I’ve always read books with fictional characters that were larger than life. Tarzan of the Apes, Conan the Barbarian, Fafhrd and the Grey Mouser and others. Then there were the superheros created by Marvel and DC. And paintings and drawings depicting heroism, such as Delacroix’s “Liberty Leading the People,” the warriors of Rubens and Leonardo, and the fantasy stoicism of Frank Frazetta, John Buscema, Jeffrey Jones, Barry Windsor Smith and others.
So it felt very natural for me to draw on all these experiences and insight to create Agnes. I wanted my daughters to grow strong and independent. To think for themselves, and be driven by passion and purpose. To have goals, and strive to reach them, in spite of adversity and unexpected challenges. I also wanted them to be open minded and to experience life.
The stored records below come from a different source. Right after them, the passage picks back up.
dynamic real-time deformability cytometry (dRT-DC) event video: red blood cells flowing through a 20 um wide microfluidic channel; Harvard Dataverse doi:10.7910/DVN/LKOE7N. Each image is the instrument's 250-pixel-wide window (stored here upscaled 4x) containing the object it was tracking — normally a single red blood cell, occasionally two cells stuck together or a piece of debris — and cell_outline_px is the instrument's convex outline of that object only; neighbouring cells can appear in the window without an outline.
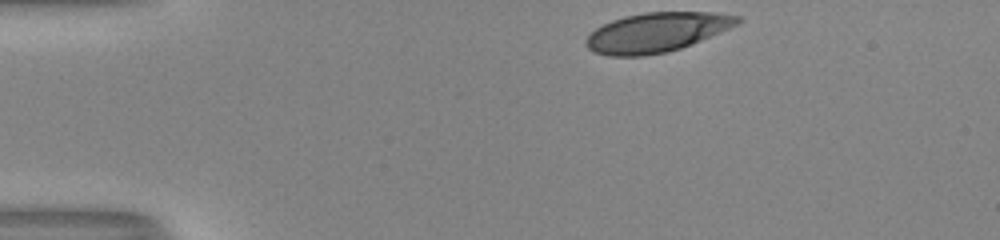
{"species": "human", "species_latin": "Homo sapiens", "temperature_condition": "room temperature", "stored_images_in_passage": 35, "camera_frame_rate_fps": 3000, "um_per_image_px": 0.085, "donor": {"sex": "male"}, "frame": {"image": 1, "passage_image": 1, "time_ms": 0.0, "image_size_px": [1000, 240], "cell_outline_px": [[744, 20], [740, 24], [680, 48], [668, 52], [644, 56], [608, 56], [596, 52], [588, 48], [584, 44], [584, 40], [596, 28], [612, 20], [624, 16], [644, 12], [716, 12], [744, 16]], "centroid_in_image_um": [55.86, 2.73], "position_along_channel_um": 29.1, "area_um2": 35.03}}
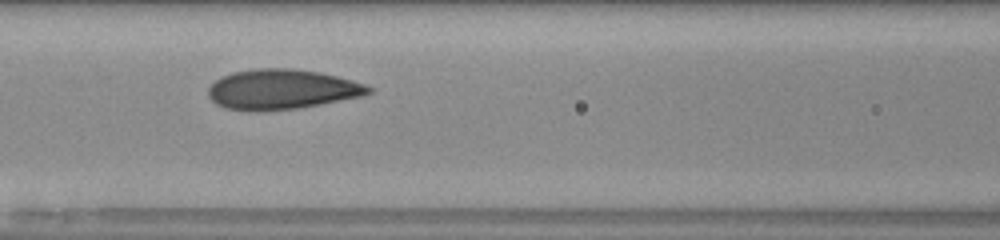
{"frame": {"image": 2, "passage_image": 15, "time_ms": 4.667, "image_size_px": [1000, 240], "cell_outline_px": [[372, 92], [360, 96], [320, 104], [296, 108], [224, 108], [216, 104], [208, 96], [208, 88], [220, 76], [232, 72], [256, 68], [292, 68], [320, 72], [352, 80], [364, 84], [372, 88]], "centroid_in_image_um": [23.96, 7.54], "position_along_channel_um": 142.6, "area_um2": 36.36}}
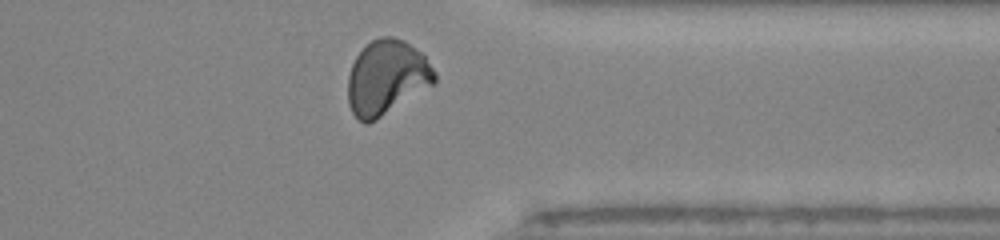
{"frame": {"image": 3, "passage_image": 33, "time_ms": 10.667, "image_size_px": [1000, 240], "cell_outline_px": [[436, 84], [376, 120], [368, 124], [364, 124], [352, 112], [348, 104], [348, 76], [352, 64], [356, 56], [364, 44], [380, 36], [392, 36], [404, 40], [416, 48], [424, 56], [436, 72]], "centroid_in_image_um": [32.87, 6.59], "position_along_channel_um": 378.5, "area_um2": 38.15}, "authors_computed_cell_mechanics": {"area_um2": 36.3562, "velocity_mm_per_s": 4.0226, "shape_relaxation_time_tau1_ms": 6.9214, "shape_relaxation_time_tau2_ms": 0.8715, "deformation_change_tau1": 0.2091, "deformation_change_tau2": 0.0522}}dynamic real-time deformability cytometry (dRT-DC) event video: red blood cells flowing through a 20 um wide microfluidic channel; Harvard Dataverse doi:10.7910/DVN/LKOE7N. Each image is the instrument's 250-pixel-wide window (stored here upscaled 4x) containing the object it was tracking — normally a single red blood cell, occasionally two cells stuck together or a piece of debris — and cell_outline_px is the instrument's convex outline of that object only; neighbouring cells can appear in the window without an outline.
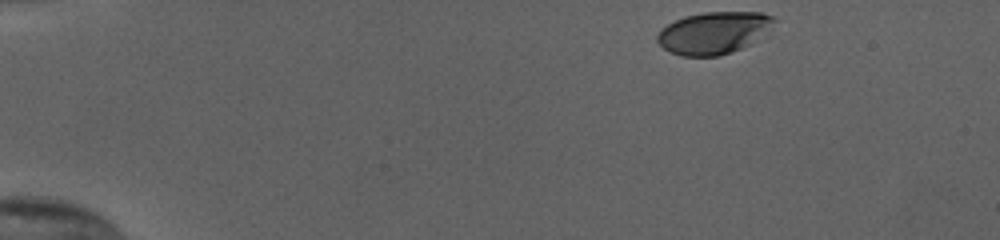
{"species": "human", "species_latin": "Homo sapiens", "temperature_condition": "cold", "stored_images_in_passage": 39, "camera_frame_rate_fps": 3000, "um_per_image_px": 0.085, "donor": {"sex": "female"}, "frame": {"image": 1, "passage_image": 1, "time_ms": 0.0, "image_size_px": [1000, 240], "cell_outline_px": [[776, 20], [748, 44], [732, 52], [720, 56], [680, 56], [664, 48], [656, 40], [656, 36], [660, 28], [684, 16], [704, 12], [760, 12], [772, 16]], "centroid_in_image_um": [60.57, 2.78], "position_along_channel_um": 24.4, "area_um2": 28.09}}
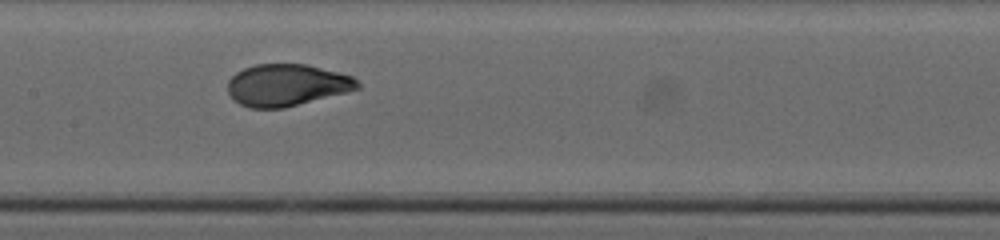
{"frame": {"image": 2, "passage_image": 22, "time_ms": 7.0, "image_size_px": [1000, 240], "cell_outline_px": [[360, 88], [348, 92], [284, 108], [248, 108], [240, 104], [228, 92], [228, 80], [236, 72], [244, 68], [256, 64], [308, 64], [352, 76], [360, 84]], "centroid_in_image_um": [24.38, 7.23], "position_along_channel_um": 183.0, "area_um2": 31.67}}
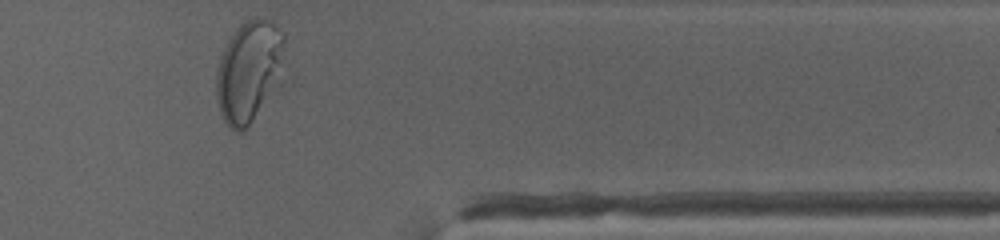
{"frame": {"image": 3, "passage_image": 39, "time_ms": 12.667, "image_size_px": [1000, 240], "cell_outline_px": [[284, 84], [248, 128], [244, 132], [236, 132], [224, 120], [220, 112], [216, 96], [216, 72], [224, 48], [228, 40], [236, 28], [244, 20], [256, 16], [268, 20], [284, 36]], "centroid_in_image_um": [21.23, 6.12], "position_along_channel_um": 390.2, "area_um2": 41.79}, "authors_computed_cell_mechanics": {"area_um2": 32.0212, "velocity_mm_per_s": 3.823, "shape_relaxation_time_tau1_ms": 4.2897, "shape_relaxation_time_tau2_ms": null, "deformation_change_tau1": 0.19, "deformation_change_tau2": null}}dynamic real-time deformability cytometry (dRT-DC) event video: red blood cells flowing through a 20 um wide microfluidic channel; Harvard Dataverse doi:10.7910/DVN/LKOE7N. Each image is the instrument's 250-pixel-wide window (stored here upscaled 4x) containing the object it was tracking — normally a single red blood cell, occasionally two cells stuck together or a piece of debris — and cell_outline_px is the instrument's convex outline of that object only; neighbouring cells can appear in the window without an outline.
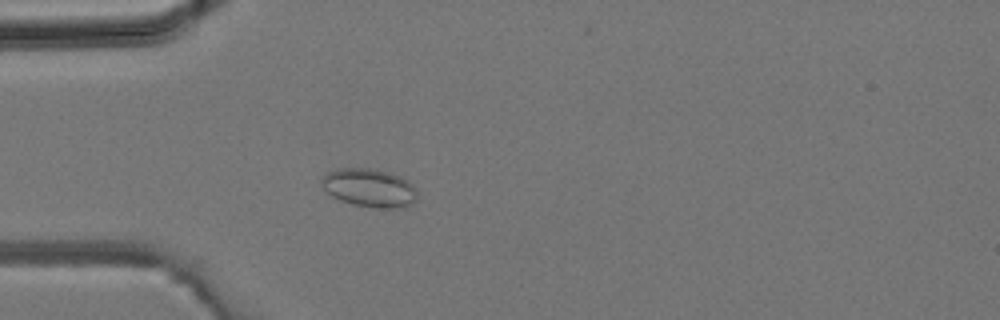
{"species": "common noctule bat (a hibernating species)", "species_latin": "Nyctalus noctula", "temperature_condition": "room temperature", "stored_images_in_passage": 43, "camera_frame_rate_fps": 3000, "um_per_image_px": 0.085, "animal": {"sex": "male", "body_mass_g": 19.2, "forearm_length_mm": 51.8}, "frame": {"image": 1, "passage_image": 12, "time_ms": 3.667, "image_size_px": [1000, 320], "cell_outline_px": [[416, 200], [404, 208], [376, 208], [352, 204], [340, 200], [332, 196], [324, 188], [320, 180], [328, 172], [336, 168], [368, 168], [388, 172], [400, 176], [408, 180], [416, 188]], "centroid_in_image_um": [31.41, 15.97], "position_along_channel_um": 53.6, "area_um2": 21.44}}
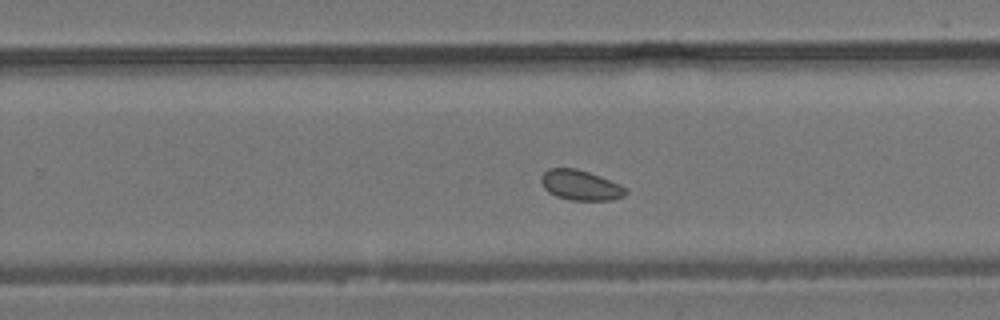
{"frame": {"image": 2, "passage_image": 27, "time_ms": 8.667, "image_size_px": [1000, 320], "cell_outline_px": [[628, 192], [624, 196], [612, 200], [572, 200], [556, 196], [548, 192], [544, 188], [540, 180], [540, 176], [548, 168], [576, 168], [600, 176], [620, 184], [628, 188]], "centroid_in_image_um": [49.35, 15.74], "position_along_channel_um": 280.5, "area_um2": 14.97}}
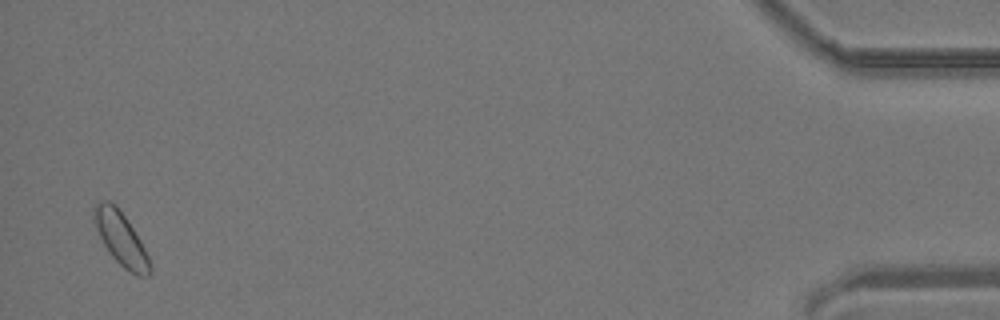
{"frame": {"image": 3, "passage_image": 42, "time_ms": 13.667, "image_size_px": [1000, 320], "cell_outline_px": [[152, 272], [148, 276], [136, 276], [124, 268], [108, 252], [92, 220], [92, 208], [100, 200], [108, 200], [116, 204], [140, 240], [152, 264]], "centroid_in_image_um": [10.26, 20.28], "position_along_channel_um": 424.9, "area_um2": 17.4}}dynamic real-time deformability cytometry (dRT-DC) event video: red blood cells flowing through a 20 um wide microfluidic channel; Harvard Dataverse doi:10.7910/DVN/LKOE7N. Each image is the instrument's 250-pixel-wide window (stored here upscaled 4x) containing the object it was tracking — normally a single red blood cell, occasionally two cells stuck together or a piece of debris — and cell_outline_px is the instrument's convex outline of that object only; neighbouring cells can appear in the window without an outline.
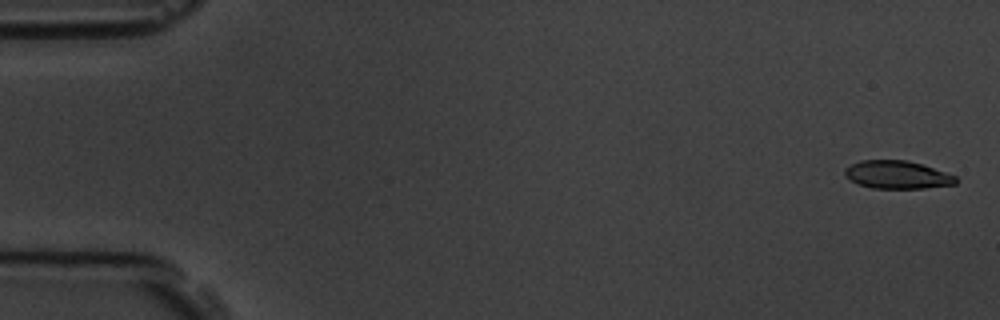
{"species": "common noctule bat (a hibernating species)", "species_latin": "Nyctalus noctula", "temperature_condition": "room temperature", "stored_images_in_passage": 5, "camera_frame_rate_fps": 3000, "um_per_image_px": 0.085, "animal": {"sex": "male", "body_mass_g": 19.5, "forearm_length_mm": 54.6}, "frame": {"image": 1, "passage_image": 1, "time_ms": 0.0, "image_size_px": [1000, 320], "cell_outline_px": [[960, 180], [956, 184], [924, 188], [872, 188], [860, 184], [844, 176], [844, 168], [860, 160], [908, 160], [956, 176]], "centroid_in_image_um": [76.26, 14.85], "position_along_channel_um": 8.7, "area_um2": 17.98}}
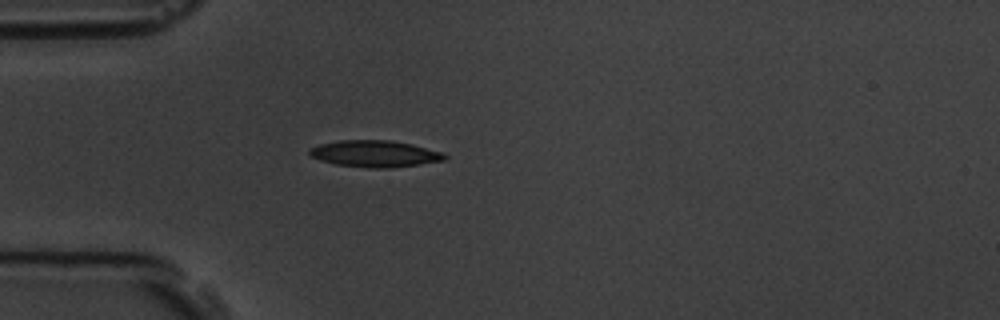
{"frame": {"image": 2, "passage_image": 5, "time_ms": 4.667, "image_size_px": [1000, 320], "cell_outline_px": [[448, 156], [444, 160], [420, 164], [388, 168], [372, 168], [336, 164], [320, 160], [312, 156], [308, 152], [308, 148], [320, 144], [340, 140], [392, 140], [412, 144], [444, 152]], "centroid_in_image_um": [31.88, 13.06], "position_along_channel_um": 53.1, "area_um2": 20.98}}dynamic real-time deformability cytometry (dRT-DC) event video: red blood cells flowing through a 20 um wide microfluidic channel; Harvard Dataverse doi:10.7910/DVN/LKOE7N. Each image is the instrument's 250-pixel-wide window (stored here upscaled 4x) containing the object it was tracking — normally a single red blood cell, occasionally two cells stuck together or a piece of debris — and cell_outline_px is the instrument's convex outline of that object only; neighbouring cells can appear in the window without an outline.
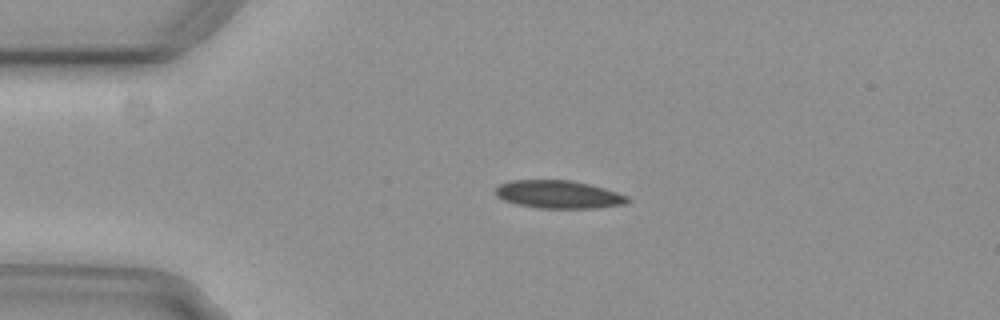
{"species": "common noctule bat (a hibernating species)", "species_latin": "Nyctalus noctula", "temperature_condition": "cold", "stored_images_in_passage": 3, "camera_frame_rate_fps": 3000, "um_per_image_px": 0.085, "animal": {"sex": "female", "body_mass_g": 29.2, "forearm_length_mm": 56.3}, "frame": {"image": 1, "passage_image": 3, "time_ms": 0.667, "image_size_px": [1000, 320], "cell_outline_px": [[632, 200], [628, 204], [596, 208], [536, 208], [516, 204], [504, 200], [496, 196], [496, 188], [500, 184], [512, 180], [572, 180], [604, 188], [628, 196]], "centroid_in_image_um": [47.51, 16.53], "position_along_channel_um": 37.5, "area_um2": 21.62}}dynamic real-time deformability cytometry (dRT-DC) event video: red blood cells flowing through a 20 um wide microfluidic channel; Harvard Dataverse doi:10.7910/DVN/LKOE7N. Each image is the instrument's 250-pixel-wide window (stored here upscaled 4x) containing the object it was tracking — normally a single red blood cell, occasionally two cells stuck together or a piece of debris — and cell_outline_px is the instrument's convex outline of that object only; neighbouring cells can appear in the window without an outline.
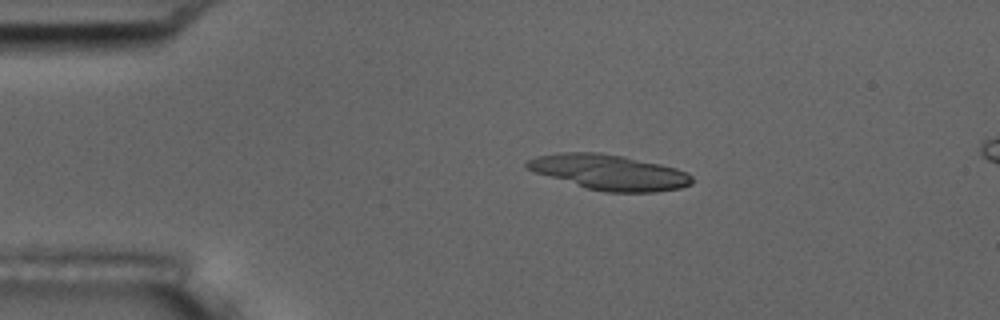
{"species": "common noctule bat (a hibernating species)", "species_latin": "Nyctalus noctula", "temperature_condition": "room temperature", "stored_images_in_passage": 20, "camera_frame_rate_fps": 3000, "um_per_image_px": 0.085, "animal": {"sex": "male", "body_mass_g": 17.5, "forearm_length_mm": 52.3}, "frame": {"image": 1, "passage_image": 4, "time_ms": 1.0, "image_size_px": [1000, 320], "cell_outline_px": [[692, 184], [680, 188], [656, 192], [604, 192], [588, 188], [536, 172], [528, 168], [524, 164], [528, 160], [536, 156], [560, 152], [600, 152], [624, 156], [660, 164], [676, 168], [688, 172], [692, 176]], "centroid_in_image_um": [51.83, 14.63], "position_along_channel_um": 33.2, "area_um2": 33.7}}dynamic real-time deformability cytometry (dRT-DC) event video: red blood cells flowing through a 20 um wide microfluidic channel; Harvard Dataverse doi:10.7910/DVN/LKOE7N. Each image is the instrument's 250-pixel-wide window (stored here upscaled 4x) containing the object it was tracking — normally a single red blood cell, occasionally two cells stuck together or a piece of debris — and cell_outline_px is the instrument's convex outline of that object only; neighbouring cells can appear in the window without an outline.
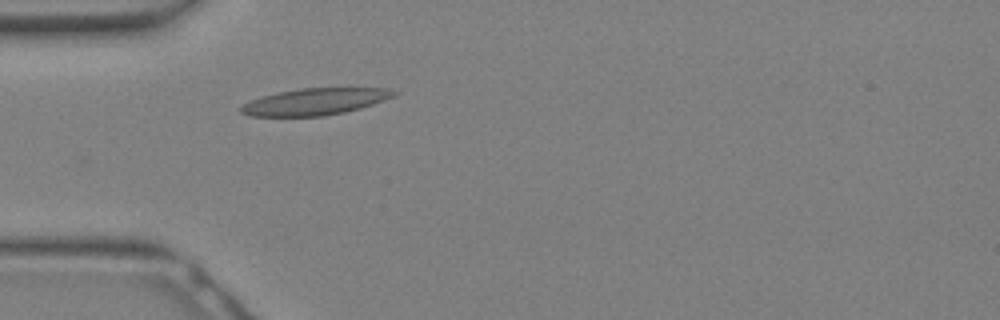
{"species": "Egyptian fruit bat (a non-hibernating species)", "species_latin": "Rousettus aegyptiacus", "temperature_condition": "warm", "stored_images_in_passage": 10, "camera_frame_rate_fps": 3000, "um_per_image_px": 0.085, "animal": {"sex": "female"}, "frame": {"image": 1, "passage_image": 6, "time_ms": 1.667, "image_size_px": [1000, 320], "cell_outline_px": [[400, 92], [396, 96], [360, 108], [344, 112], [324, 116], [252, 116], [240, 112], [240, 108], [244, 104], [252, 100], [264, 96], [280, 92], [300, 88], [388, 88]], "centroid_in_image_um": [26.83, 8.63], "position_along_channel_um": 58.2, "area_um2": 23.58}}
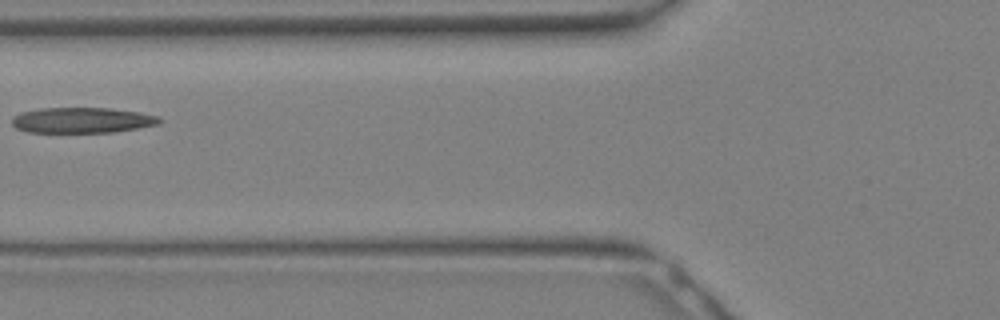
{"frame": {"image": 2, "passage_image": 9, "time_ms": 2.667, "image_size_px": [1000, 320], "cell_outline_px": [[164, 120], [160, 124], [112, 132], [28, 132], [16, 128], [12, 124], [12, 116], [20, 112], [40, 108], [108, 108], [136, 112], [160, 116]], "centroid_in_image_um": [6.97, 10.21], "position_along_channel_um": 118.8, "area_um2": 21.96}}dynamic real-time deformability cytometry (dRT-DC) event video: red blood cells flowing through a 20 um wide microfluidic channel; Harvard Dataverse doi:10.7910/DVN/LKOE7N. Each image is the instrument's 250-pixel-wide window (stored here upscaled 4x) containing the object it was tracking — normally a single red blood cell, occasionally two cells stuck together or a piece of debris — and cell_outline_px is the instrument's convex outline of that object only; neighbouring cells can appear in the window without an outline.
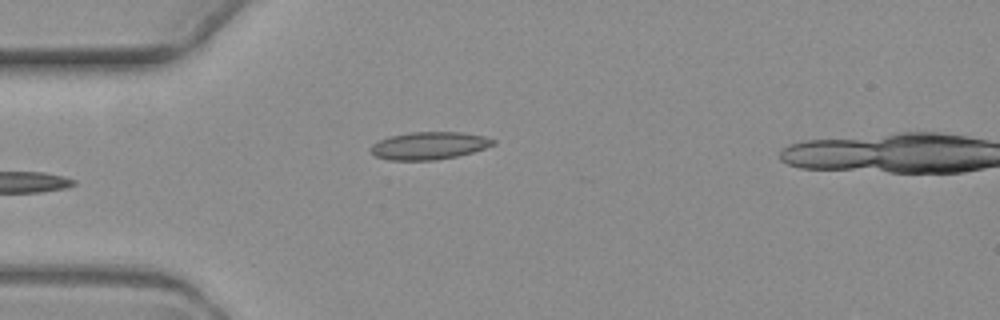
{"species": "common noctule bat (a hibernating species)", "species_latin": "Nyctalus noctula", "temperature_condition": "warm", "stored_images_in_passage": 8, "camera_frame_rate_fps": 3000, "um_per_image_px": 0.085, "animal": {"sex": "female", "body_mass_g": 19.3, "forearm_length_mm": 54.1}, "frame": {"image": 1, "passage_image": 5, "time_ms": 6.0, "image_size_px": [1000, 320], "cell_outline_px": [[496, 144], [472, 152], [456, 156], [436, 160], [388, 160], [376, 156], [372, 152], [372, 144], [388, 136], [412, 132], [464, 132], [484, 136], [496, 140]], "centroid_in_image_um": [36.5, 12.37], "position_along_channel_um": 48.5, "area_um2": 19.59}}
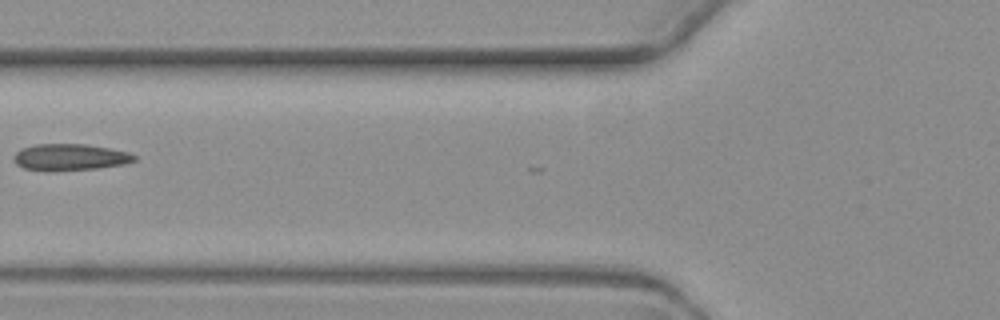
{"frame": {"image": 2, "passage_image": 7, "time_ms": 8.333, "image_size_px": [1000, 320], "cell_outline_px": [[136, 160], [124, 164], [96, 168], [24, 168], [16, 164], [12, 160], [12, 156], [20, 148], [36, 144], [88, 144], [128, 152], [136, 156]], "centroid_in_image_um": [5.95, 13.3], "position_along_channel_um": 119.8, "area_um2": 17.86}}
To not be scared of change, but to question and find answers.
I was raised by my father to show compassion for animals and the earth. Growing up in Sri Lanka, Papua New Guinea and Australia, I had a chance to live close to nature, and to care for animals we had on our farm. I grew up making my own toys, growing food, and just playing outside most of the time. I wanted my girls to share my love for animals, and to learn to be responsible, and to think on their own.
I guess part of the reason for Agnes is to have a symbol or ideal that my girls can relate to. Most of the characters they would see in movies didn’t really put girls on the same level as boys. When the Disney movie Brave came out, I was really excited. Here finally was a movie that had a character like Agnes, and it was great to see just how much my daughters loved the idea of an independent girl that knew how to shoot a bow and ride a huge horse! Then of course Disney went ahead and made a princess out of Merida that looked like all the other Disney princesses!
I don’t know where the adventures of Agnes will lead to. At this stage, I’m fired up that my girls love the character as much as I do. They help me with ideas for stories, with the Agnes apparel line, and most of all, I’m happy that the Agnes personality and traits are rubbing off on them.